I use the Staun and they work fine. Yes, other methods are faster, but I have bad knees and not having to kneel down while deflating is good for me. I just screw them on and while they're doing their thing, I can disconnect, remove my doors, or whatever else I need to do. By then, they're done.
They do need recalibration as if they spring sticks, they can deflate a tire all the way down. I disassemble, oil up, and recalibrate mine once a year.
|02-02-2014 05:09 PM|
After reading the instructions:
I now understand.
And this will be the tire deflator I purchase
|02-02-2014 04:13 PM|
I had Oasis tire deflators and after struggling to make them work consistently & air all four tires down to the same air pressure every time, I gave up on them. I even took them with me to a 4x4 show in case the Oasis people were there and they were... they put them on their setup machine & after adjusting them, pronounced them good to go. They were just as bad & inconsistent the next time I tried them so I trashed 'em and went with the Currie (aka ARB) deflator. Once getting that I stopped looking for anything else.

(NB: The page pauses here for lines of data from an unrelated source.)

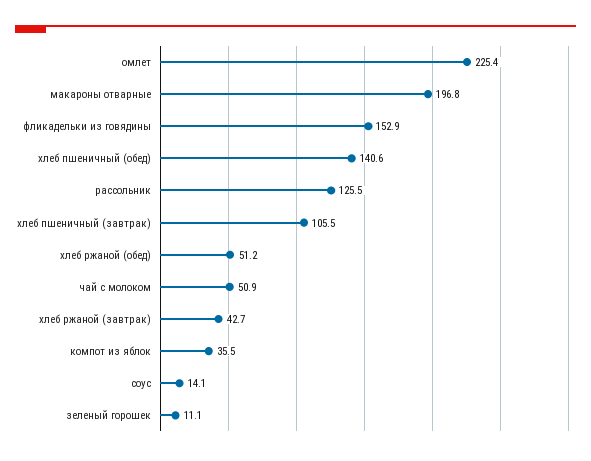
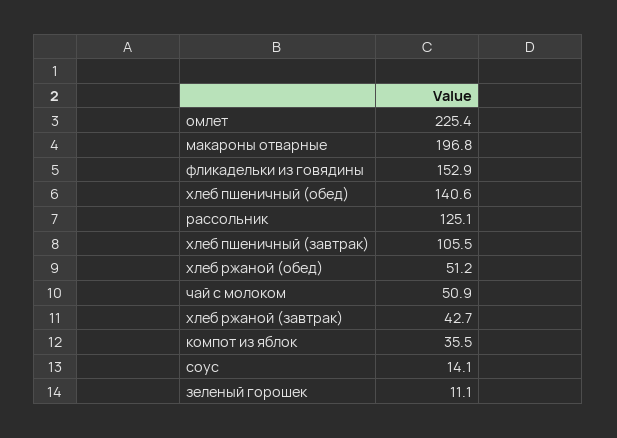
  {
    "омлет": 225.4,
    "макароны отварные": 196.8,
    "фликадельки из говядины": 152.9,
    "хлеб пшеничный (обед)": 140.6,
-   "рассольник": 125.5,
+   "рассольник": 125.1,
    "хлеб пшеничный (завтрак)": 105.5,
    "хлеб ржаной (обед)": 51.2,
    "чай с молоком": 50.9,
    "хлеб ржаной (завтрак)": 42.7,
    "компот из яблок": 35.5,
    "соус": 14.1,
    "зеленый горошек": 11.1
  }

Not to mention different trail difficulties require different tire pressures. One trail may only need 13 psi, a tougher trail may need 10 psi. Having a deflator that only takes it down to the same air pressure each and every time no matter what the level of trail difficulty is is doing you no favors.
Of the many tire deflators I have made or bought over the years, this is the one I settled on 12-14 years ago. It works so well that I won't consider using anything else... especially those that don't remove the valve stem which serves to severely slow the flow of air down.
Currie's (ARB sells the same one) is the fastest around, it is fast since part of what it does is entirely remove the valve stem which stays inside so it can't be blown out & lost. I can deflate all four of my 35's down to 8 psi using Currie's deflator before others can get one tire deflated using a typical tire deflator.